È stato fermato dalla Squadra mobile di Taranto anche il sesto presunto componente della baby gang accusata dell’aggressione costata la vita a Sako Bakari, il bracciante agricolo 35enne ucciso con tre coltellate in piazza Fontana, nel centro storico del capoluogo ionico.
Secondo quanto emerso, si tratta di un 22enne residente nella città vecchia, secondo maggiorenne coinvolto nell’inchiesta.
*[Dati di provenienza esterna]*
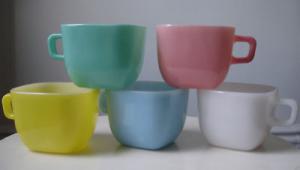
I want to click on white cup, so click(x=252, y=109).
Il provvedimento di fermo è stato disposto dalla procuratrice Eugenia Pontassuglia e dalla sostituta procuratrice Paola Ranieri.
Con quest’ultimo sviluppo salgono a sei gli indagati con l’accusa di omicidio aggravato dai futili motivi. Nei giorni scorsi erano già stati fermati il 20enne Fabio Sale e quattro minorenni.
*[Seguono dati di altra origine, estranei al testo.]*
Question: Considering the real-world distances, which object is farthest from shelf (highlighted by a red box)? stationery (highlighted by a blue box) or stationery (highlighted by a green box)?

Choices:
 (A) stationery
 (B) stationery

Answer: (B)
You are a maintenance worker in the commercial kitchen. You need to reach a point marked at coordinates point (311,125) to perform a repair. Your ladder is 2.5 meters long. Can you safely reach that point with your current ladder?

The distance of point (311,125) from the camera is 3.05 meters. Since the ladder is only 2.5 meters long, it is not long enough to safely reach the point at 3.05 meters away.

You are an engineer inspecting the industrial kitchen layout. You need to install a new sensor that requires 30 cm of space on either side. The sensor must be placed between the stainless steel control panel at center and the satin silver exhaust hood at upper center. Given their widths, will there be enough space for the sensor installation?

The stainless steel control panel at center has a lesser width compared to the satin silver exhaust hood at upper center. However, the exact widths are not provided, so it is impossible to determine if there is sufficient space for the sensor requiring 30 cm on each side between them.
Per Fabio Sale è previsto oggi l’interrogatorio davanti al gip del Tribunale di Taranto, Gabriele Antonaci. Domani, invece, compariranno davanti al gip Paola Morelli i quattro minori coinvolti nell’inchiesta.
Dagli atti investigativi emergerebbe che nei precedenti decreti di fermo si facesse già riferimento a “un sesto individuo” presente ai tavolini di un bar durante l’aggressione. Il giovane sarebbe accusato di aver colpito la vittima con un pugno nel corso del pestaggio.
Gli investigatori ritengono che il nuovo fermo completi il quadro dei presunti responsabili dell’aggressione mortale, alla quale avrebbe assistito anche una ragazza che, al momento, non risulta indagata.